The Prose Poem


Elke Erb

THE WAY WE LIVE

On the day of Epiphany, the guests arrived. The door was open, the lock broken, I had not heard a thing. I just happened to go out into the hall as the cuckoo clock struck, and there they were. When I, pleased and confused, held the living room door open for them, one of the walls had caved in over sideboard and rug and screamed with all its pink-underwear paint, with a sharp smell of lime. I accompanied the big-eyed guests to the bedroom, but the lamps broke loose and jumped at our legs like dogs and onto the beds like cats. We went back to the kitchen. The stove had taken center-stage, addressing the populace. The table was clamping its legs together in panic. The cabinet, pale, with a pinched smile. Anywhere, anywhere out of here. The bathroom wouldn't open, had locked itself in. Now it'll eat my cosmetics again, I thought, annoyed. We looked at the toilet. I was having fun filling up, pulling the handle, flushing, waiting happily, flushing--we were startled each time. How sorry I felt for the visitors in all this chaos.
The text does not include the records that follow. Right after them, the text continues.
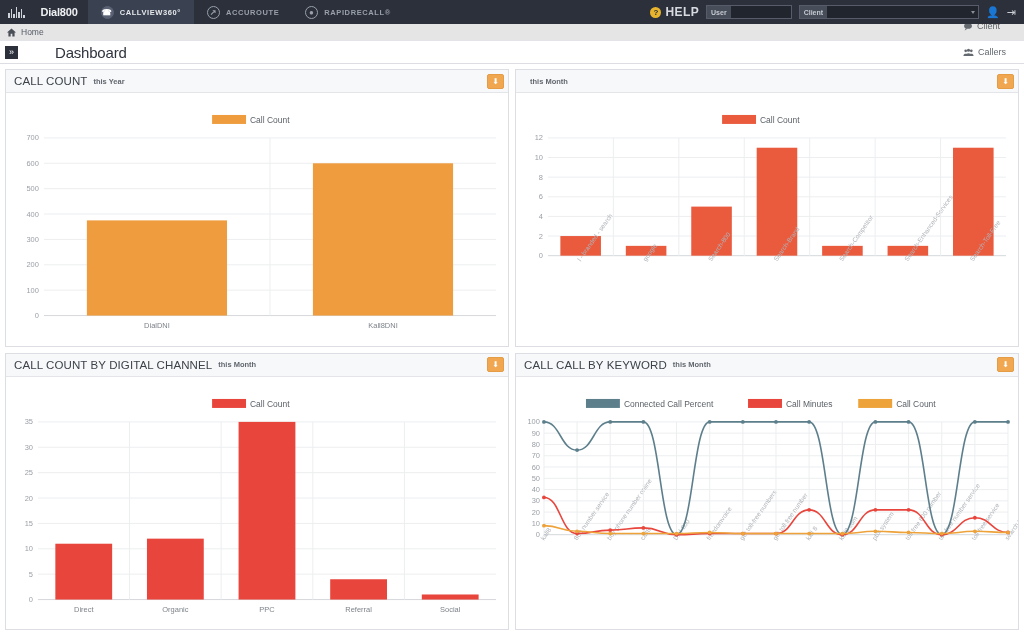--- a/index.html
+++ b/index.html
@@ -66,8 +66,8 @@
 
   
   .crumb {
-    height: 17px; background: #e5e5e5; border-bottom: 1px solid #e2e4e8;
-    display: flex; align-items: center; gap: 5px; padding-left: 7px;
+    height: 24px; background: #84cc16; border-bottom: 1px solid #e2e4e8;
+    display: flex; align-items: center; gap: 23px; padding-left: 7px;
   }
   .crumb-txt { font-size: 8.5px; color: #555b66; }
The basement, which we still had hopes for, had stuffed itself with wood shavings and was groaning. As we climbed up to the attic, blue swings kept swinging through the stairwell, chasing us off. Remained the yard. So there we stood in a circle, in the yard, and around us, tall and dark, the night. Snow started to fall on my guests who turned to leave. Nice of you to come, I said. Why don't you take my bicycle? It'll find its way back on its own.